In late February, Dole announced that he had advanced lung cancer and would begin treatment. Visiting him, President Joe Biden called Dole his “close friend”.

On Sunday the House speaker, Nancy Pelosi, like Biden a Democrat, ordered flags at the Capitol to be flown at half-staff.

Born in Russell, Kansas in 1923, Dole served in the US infantry in the second world war, suffering serious wounds in Italy and winning a medal for bravery.

His wounds cost him use of his right arm but he entered state politics and soon became a longtime Republican power-broker, representing Kansas in the US House of Representatives from 1961 to 1969 and in the Senate until 1996. He had spells as chairman of the Republican National Committee and as Senate minority and majority leader.

In 1976 he was the Republican nominee for vice-president to Gerald Ford, in an election the sitting president lost to Jimmy Carter. Two decades later, aged 73, Dole won the nod to take on Bill Clinton.

Against the backdrop of a booming economy, the Democrat won a second term with ease, by 379 – 159 in the electoral college and by nine points in the popular vote, the third-party candidate Ross Perot costing Dole support on the right.

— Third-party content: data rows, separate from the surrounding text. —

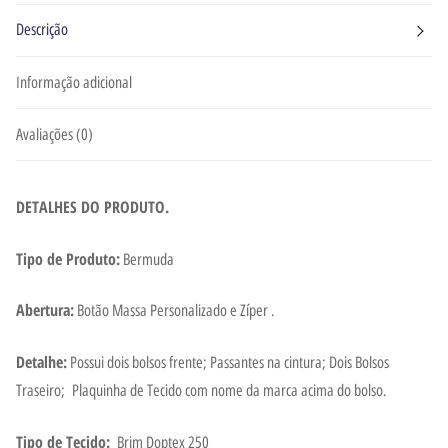
Descrição
Informação adicional
Avaliações (0)
DETALHES DO PRODUTO.
Tipo de Produto:
Bermuda
Abertura:
Botão Massa Personalizado e Zíper .
Detalhe:
Possui dois bolsos frente; Passantes na cintura; Dois Bolsos
Traseiro; Plaquinha de Tecido com nome da marca acima do bolso.
Tipo de Tecido:
Brim Doptex 250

Dole received both the Presidential Medal of Freedom and the Congressional Gold Medal, the highest US civilian honours.

In the Trump years and after, Dole came widely to be seen as a figure from another time in Republican politics.

On Sunday, the political consultant Tara Setmeyer, a member of the anti-Trump Lincoln Project, tweeted: “I cast my first ever vote for president for Bob Dole in 1996. A war hero with a sharp sense of humor ? another piece of a once respectable GOP gone.”

However, Dole remained a loyal Republican soldier, telling USA Today this summer that though Donald Trump “lost the election, and I regret that he did, but they did”, and though he himself was “sort of Trumped out”, he still considered himself “a Trumper”.

Dole called Biden “a great, kind, upstanding, decent person”, though he said he leaned too far left.

He also said: “I do believe [America has]lost something. I can’t get my hand on it, but we’re just not quite where we should be, as the greatest democracy in the world. And I don’t know how you correct it, but I keep hoping that there will be a change in my lifetime.”

On Sunday, Jaime Harrison, the chair of the Democratic National Committee, said: “Sending heartfelt condolences and prayers to the family of Senator Bob Dole. We honor his service and dedication to the nation. May he Rest In Peace.”